Posta köşe yazarı Tamer Heper, bugünkü yazısında kendisine yöneltilen ''eve haciz'' konulu soruyu yanıtladı. İşte, Tamer Heper'in yazısı...
Biz yurtdışında yaşıyoruz. Uzun vadeli taksit yapan bir firmadan ev eşyası almış, bedelini büyük çapta ödemiştik. Çok az bir borç kalmış ama buna karşın anormal bir taleple biz icraya verilmişiz ve yurtdışındaki evimize haciz gelmiş. Haberimiz yok. Böyle bir haciz olur mu? ● O.F.
Okuyucum alışveriş yaptığı firmanın adını vermiş. Ben şimdilik yazmıyorum. Belki bir ihtimal sulhen anlaşma olur diye. Firmalar bazen hata yapabiliyor ancak sonradan hatasını anlayıp telafi edebiliyor.
Ama bu arada yaptığım küçük bir araştırma ile de bu firma hakkında bu kabil şikayetlerin bulunduğunu da öğrendim.
Yine de tedbirli davranıp isim vermiyorum. Okuyucumun durumuna gelince; kendisi yurtdışında yaşıyor, buna göre de taksitlerini ödediğine dair elinde büyük ihtimalle makbuz olacak. Zira ödemelerin banka hesabına yapılmış olması kuvvetle muhtemel.
DOSYAYA BAKMAK LAZIM
İşte bu durumda kendisinden borcunun çok üstünde para talebine karşı yurtta, menfi tespit davası dediğimiz, borcunun bulunmadığına dair bir dava açması gerekecek. Zira her nasılsa bir icra takibi yapılmış, bu takip kesinleşmiş ve evine haciz gelmiş.

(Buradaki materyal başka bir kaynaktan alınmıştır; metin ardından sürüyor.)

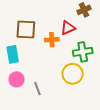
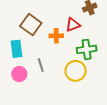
brown square: (26, 29) -> (31, 25), turned 30
gray line: (37, 89) -> (41, 65), moved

Böyle bir durumun olabilmesi için hakkında takip başlatılıp takibe dair kendisine tebligat yapılması ve tebligattan sonra da itiraz edilmemek sureti ile takibin kesinleşmiş olması lazım.
Malvarlığına haciz tatbik edildiğine göre de bu kesinleşme keyfiyeti gerçekleşmiş. Ancak kendilerine tebligat yapılmadan nasıl gerçekleştiğini ancak icra takip dosyasından öğrenebileceğiz.
Usulsüz bir tebligat olduğu ihtimali kuvvetli, bu durumda da icra mahkemelerine başvurmak gerekebilecek. Tabii ki okuyucuma “Yurda gel bu işlemlerle uğraş” diyemeyeceğim zira yapılacak tüm işlemler teknik.
Bu durumda yurtta bir meslektaşımla irtibata geçip bu işlerin hallini sağlaması lazım.